Thinking in terms of these “systems” is critical because if agents are truly going to take on significant chunks of labor or enable functions previously impossible due to complexity or cost, they must work together in coordinated systems. Organizations that anchor their thinking and system design to this agent system’s future will be more productive and directionally aligned with where the world is heading.
Agent Readiness: The Importance of Infrastructure
To truly unlock the potential of AI agents, organizations must consider the necessary infrastructure and technology stack to support them. This “agent readiness” goes beyond just identifying use cases; it involves a comprehensive approach to the underlying technology. Key areas of infrastructure and tools include:
- Model Training and Fine-tuning
- LLM and AI Application Development
- Monitoring and Observability (Nearly 100% of organizations interacting with agents will need this)
- Inference Optimization (Common across almost everyone)
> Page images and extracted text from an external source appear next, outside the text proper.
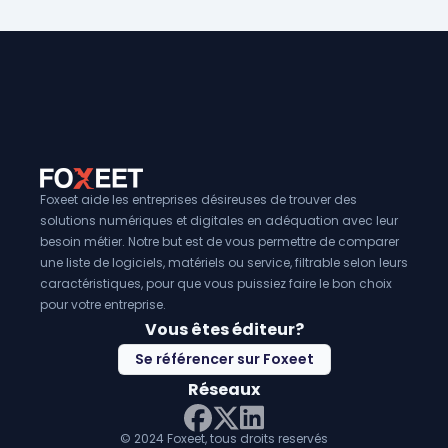
recommandations pour y remédier). Parmi les outils popula
plus, ils fournissent des
rapports détaillés
qui aident les 
pour ces tests, on trouve
sécurité à comprendre les
Metasploit
failles
et à prioriser les
pour l'exploitation de
correct
vulnérabilités,
nécessaires. L'utilisation de ces logiciels peut également 
Nmap
pour la détection des ports ouverts, 
pour l’audit de la sécurité des applications web.
conformité
aux
normes de sécurité
et aux
réglementat
vigueur, en démontrant que des tests de sécurité proactif
effectués régulièrement. Enfin, en renforçant la
posture de
les entreprises peuvent protéger leur
réputation
et éviter
associés aux
violations de données
.
Foxeet aide les entreprises désireuses de trouver des
solutions numériques et digitales en adéquation avec leur
besoin métier. Notre but est de vous permettre de comparer
une liste de logiciels, matériels ou service, filtrable selon leurs
caractéristiques, pour que vous puissiez faire le bon choix
pour votre entreprise.
Vous êtes éditeur?
Se référencer sur Foxeet
Réseaux
© 2024 Foxeet, tous droits reservés
LinkedIn
Facebook
Twitter X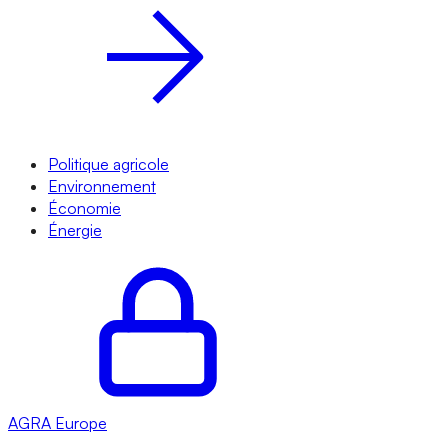
Politique agricole
Environnement
Économie
Énergie
AGRA
Europe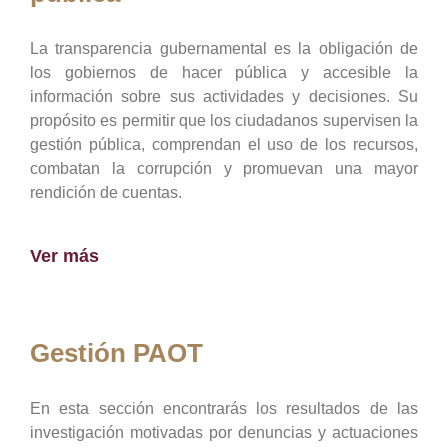
La transparencia gubernamental es la obligación de
los gobiernos de hacer pública y accesible la
información sobre sus actividades y decisiones. Su
propósito es permitir que los ciudadanos supervisen la
gestión pública, comprendan el uso de los recursos,
combatan la corrupción y promuevan una mayor
rendición de cuentas.
Ver más
Gestión PAOT
En esta sección encontrarás los resultados de las
investigación motivadas por denuncias y actuaciones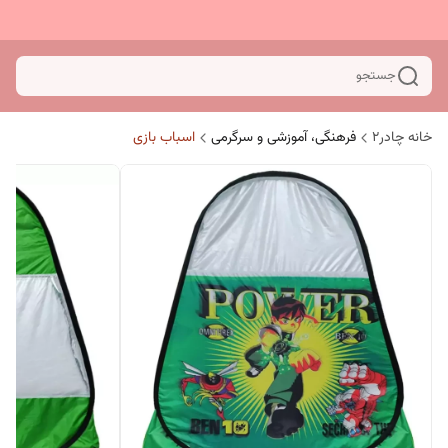
جستجو
خانه چادر۲
فرهنگی، آموزشی و سرگرمی
اسباب بازی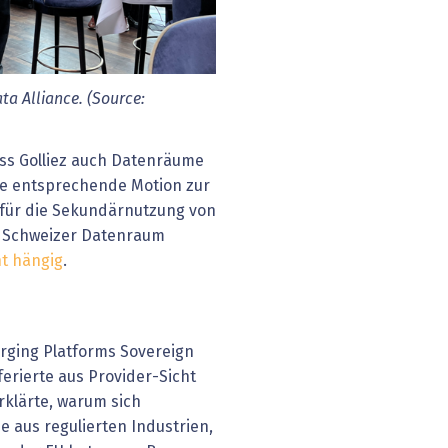
ta Alliance. (Source:
ss Golliez auch Datenräume
ine entsprechende Motion zur
für die Sekundärnutzung von
 Schweizer Datenraum
t hängig
.
rging Platforms Sovereign
ferierte aus Provider-Sicht
klärte, warum sich
 aus regulierten Industrien,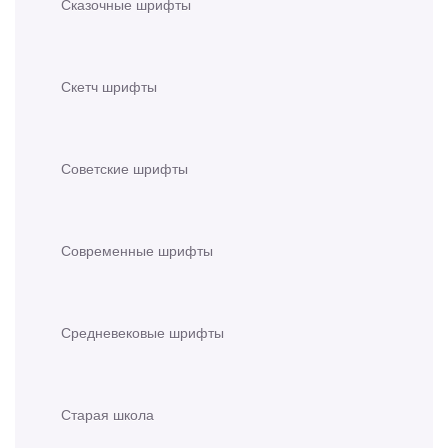
Сказочные шрифты
Скетч шрифты
Советские шрифты
Современные шрифты
Средневековые шрифты
Старая школа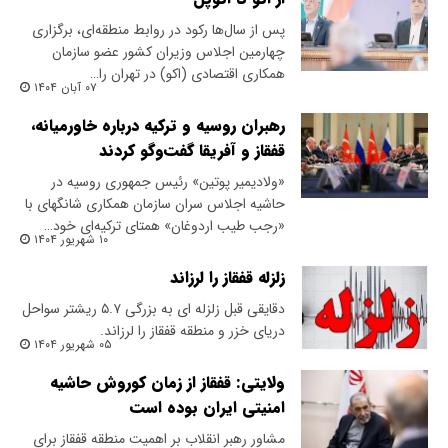
پس از سال‌ها رکود در روابط منطقه‌ای، برگزاری
چهارمین اجلاس وزیران کشور عضو سازمان
همکاری اقتصادی (اکو) در تهران را…
۰۷ آبان ۱۴۰۴
رهبران روسیه و ترکیه درباره خاورمیانه،
قفقاز و آفریقا گفت‌وگو کردند
​«ولادیمیر پوتین» رئیس جمهوری روسیه در
حاشیه اجلاس سران سازمان همکاری شانگهای با
«رجب طیب اردوغان» همتای ترکیه‌ای خود…
۱۰ شهریور ۱۴۰۴
زلزله قفقاز را لرزاند
دقایقی قبل زلزله ای به بزرگی ۵.۷ ریشتر سواحل
دریای خزر و منطقه قفقاز را لرزاند.
۰۵ شهریور ۱۴۰۴
ولایتی: قفقاز از زمان کوروش حاشیه
امنیتی ایران بوده است
مشاور رهبر انقلاب بر اهمیت منطقه قفقاز برای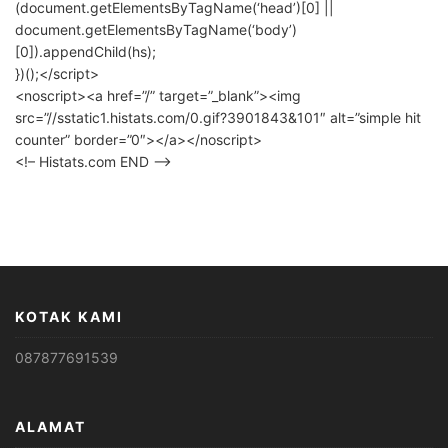
(document.getElementsByTagName(‘head’)[0] ||
document.getElementsByTagName(‘body’)
[0]).appendChild(hs);
})();</script>
<noscript><a href=”/” target=”_blank”><img
src=”//sstatic1.histats.com/0.gif?3901843&101″ alt=”simple hit
counter” border=”0″></a></noscript>
<!– Histats.com END –>
KOTAK KAMI
087877691539
ALAMAT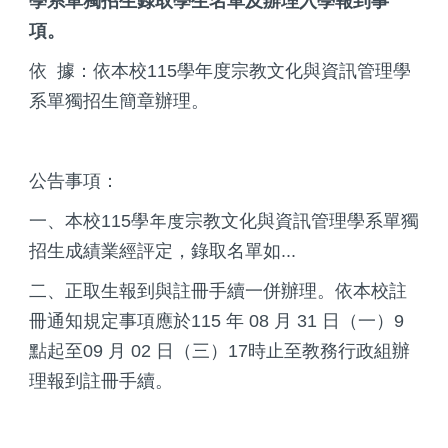
學系單獨招生錄取學生名單及辦理入學報到事
項。
依 據：依本校115學年度宗教文化與資訊管理學
系單獨招生簡章辦理。
公告事項：
一、本校115學年度宗教文化與資訊管理學系單獨
招生成績業經評定，錄取名單如...
二、正取生報到與註冊手續一併辦理。依本校註
冊通知規定事項應於115 年 08 月 31 日（一）9
點起至09 月 02 日（三）17時止至教務行政組辦
理報到註冊手續。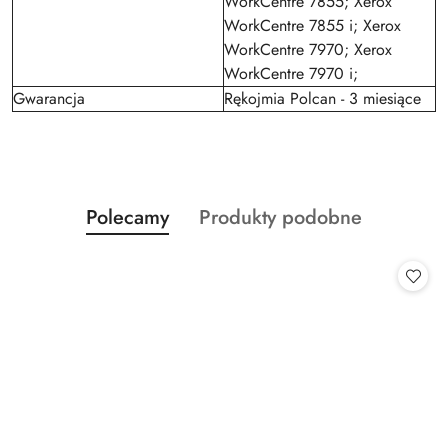
WorkCentre 7855; Xerox
WorkCentre 7855 i; Xerox
WorkCentre 7970; Xerox
WorkCentre 7970 i;
Gwarancja
Rękojmia Polcan - 3 miesiące
Produkty
Produkty
Polecamy
Produkty podobne
Pomiń karuzelę produktów
o
o
statusie:
statusie:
- Model Hosting and Evaluation
- Data Processing and Feature Engineering
- Vector Databases
- Synthetic Data and Data Augmentation
- Coding Assistance, DevOps, and MLOps50
- Product and Design Tools
While not every enterprise will need to deal with every single one of these areas, many are common necessities for anyone interacting with agents. Investing in this infrastructure is as crucial as identifying the agent use cases themselves.
Your Agentic Journey Starts Now
The reality is clear: agents are here, and they are distinctly not monolithic. These agents represent a broad set of different capabilities and operational models. Understanding these operational models and identifying which focus areas will be most useful for your specific needs is a key part of your work in the years to come.
Whether you’re exploring single-shot agents or beginning to design complex multi-agent systems, grasping these distinctions is foundational. The agentic era promises to transform how we work, innovate, and achieve organizational goals, and being prepared means understanding the diverse nature of the AI agents that will drive this change. The journey is just beginning, and equipping yourself with this knowledge is your first crucial step into this exciting new era.